Share
Subscribe
Professor's new book promotes employee ideas
"Ideas are Free" says front-line employees see many opportunities their managers miss.
Alan G. Robinson, business author and professor at the University of Massachusetts Amherst, says managers and businesses are overlooking a vast source of information that can provide them with innovation, competitive advantage, and profits – the ideas and observations of their front-line employees. For instance, a flight attendant at American Airlines saved the company $800,000 by suggesting that employees rinse out metal coffee pots during the day instead of replacing them after every flight.
“Instead of being an expense to be cut, employees are a valuable resource,” Robinson says. “They are the ones doing the work, and they see all kinds of things their managers do not. On a daily basis, they see what is frustrating customers, causing waste, or generally holding the organization back.

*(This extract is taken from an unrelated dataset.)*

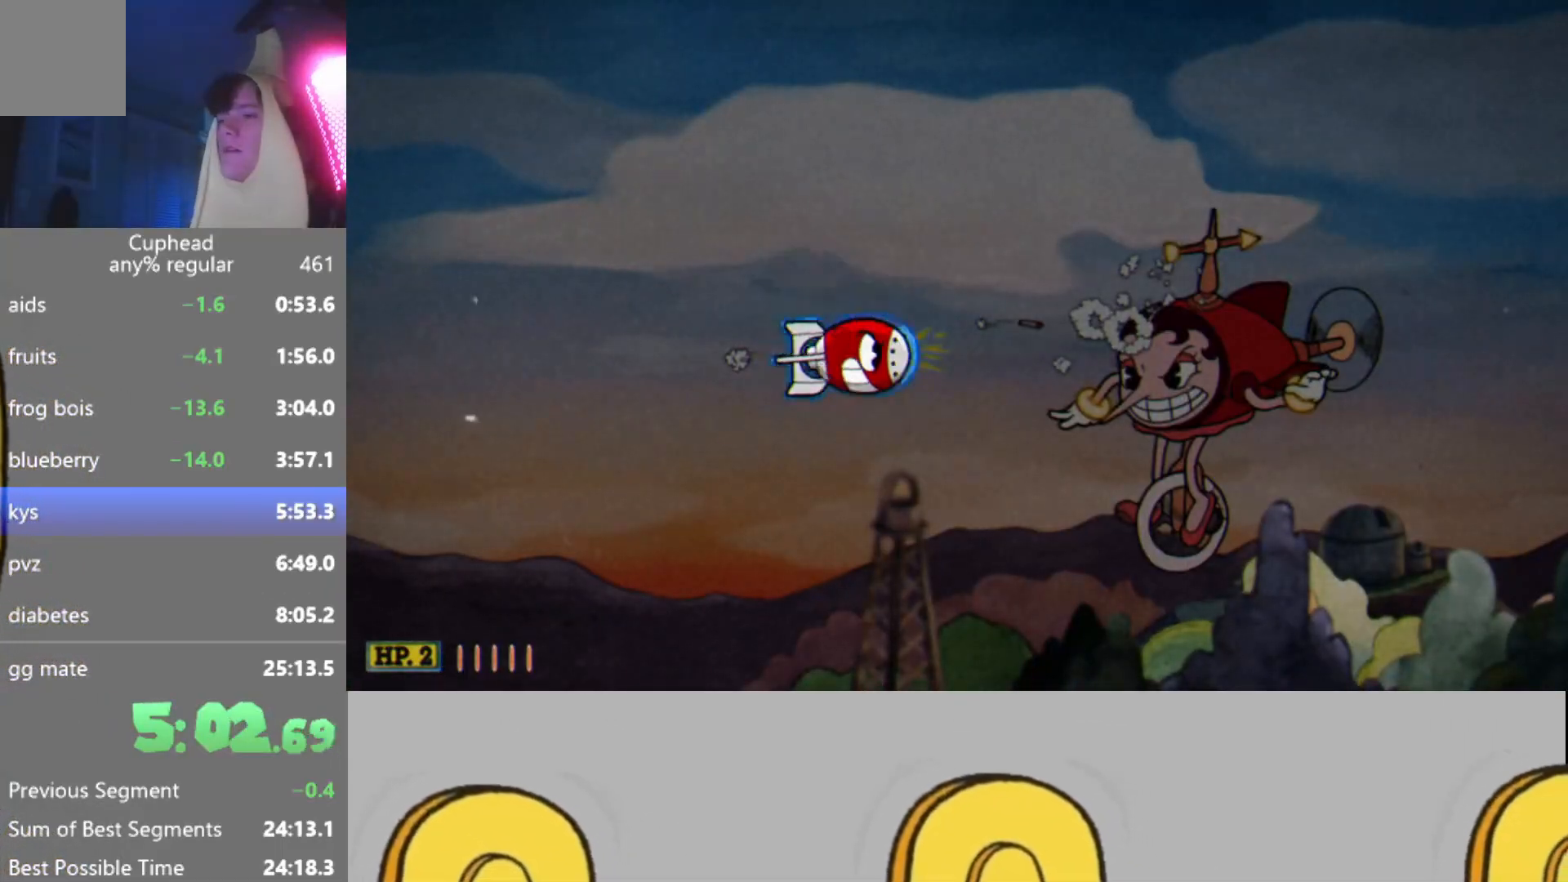
{"buttons": [], "left_stick": "up-left", "events": [[184, "left_stick", "right"], [301, "left_stick", "center"], [501, "left_stick", "up-left"]]}
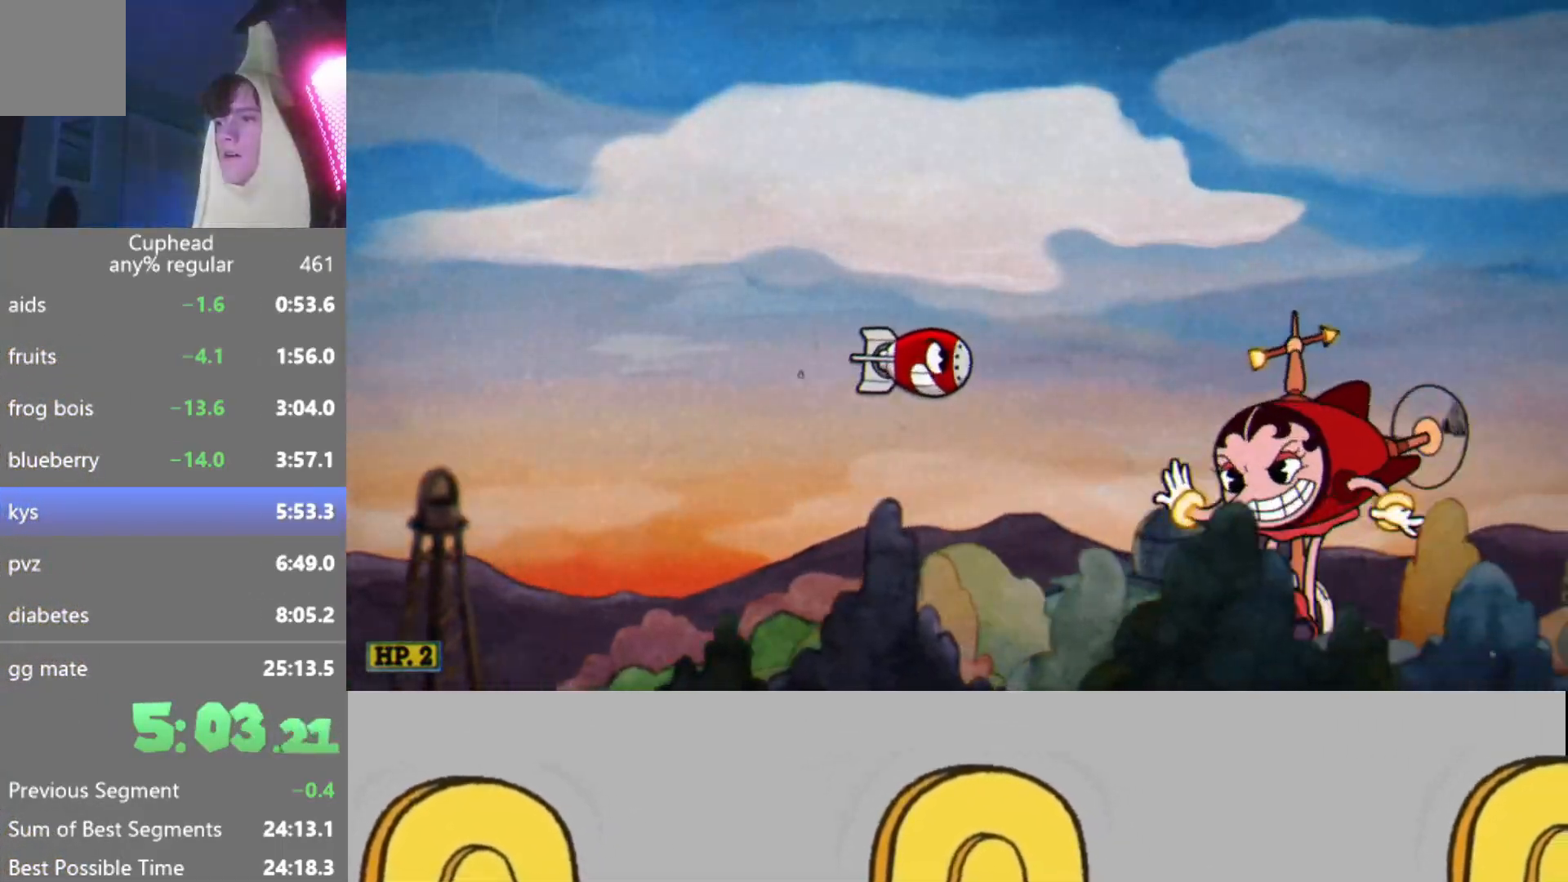
{"buttons": [], "left_stick": "up", "events": [[117, "left_stick", "center"], [250, "left_stick", "up-left"], [367, "left_stick", "center"], [484, "left_stick", "up"]]}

They often know how to improve performance and reduce costs more intelligently than their bosses do.”
Robinson and Dean M. Schroeder, co-authors of the new book “Ideas Are Free: How the Idea Revolution is Liberating People and Transforming Organization,” spent five years and traveled to 17 countries and visited more than 150 organizations conducting their research. They found managers and organizations that actually listen to their employees, receiving millions of ideas and using them to cut costs, increase revenue, save time, improve safety, and boost customer satisfaction.
For example, workers at Good Shepherd Services, a nursing home in northern Wisconsin, noticed that dementia patients often avoid black portions of floors because they perceive these areas as holes. To keep the dementia patients from wandering into unsafe parts areas of the facility, they painted floors there black, prompting the patients to avoid those areas.
But not everything they found was so straight-forward. Robinson and Schroeder say, for example, that small ideas are more valuable than big ones. Why? Because big ideas are often discovered by competitors and countered rather quickly. But small ideas don’t easily migrate to competitors, so they remain proprietary and build sustainable competitive advantage. Also, while big ideas come along rarely and unpredictably, they say, everyone can come up with small ideas all the time, which means these can be measured and managed. And small ideas appearing in patterns can help pinpoint larger problems and opportunities.
Another counterintuitive finding is that the traditional suggestion box just doesn’t work. In fact, offering rewards for ideas often gets companies into trouble, even prompting fraud and dishonesty. Robinson and Schroeder found that workers offer their ideas because they want to make their jobs easier and help the company perform better. The best reward for them is support and recognition and seeing their ideas put into action.
Yet another example of a good small idea is the prison guard in Massachusetts who proposed changing the way pictures were taken of new inmates. Instead of using film, he suggested using digital cameras and storing the images in a database. The idea saved $56,000 in the first year for the Department of Corrections when put into place in its 16 facilities.
Robinson is a professor of finance and operations management at the Isenberg School of Management at UMass Amherst. He is the co-author of the bestseller “Corporate Creativity,” which was named “Book of the Year” by the Academy of Human Resource Management and a finalist in the Financial Times/Booz-Allen Hamilton Best Business Book award. He has consulted to more than 100 companies and government agencies in 11 countries.
Schroeder is the founder of two companies, and as an outside CEO, has led the turnarounds of two other firms. He has served for five years on the Board of Examiners of the Malcolm Baldrige National Quality Award and is on the Board of Directors of the American Creativity Association. He is currently the Herbert and Agnes Schulz Professor at the College of Business Administration at Valparaiso University.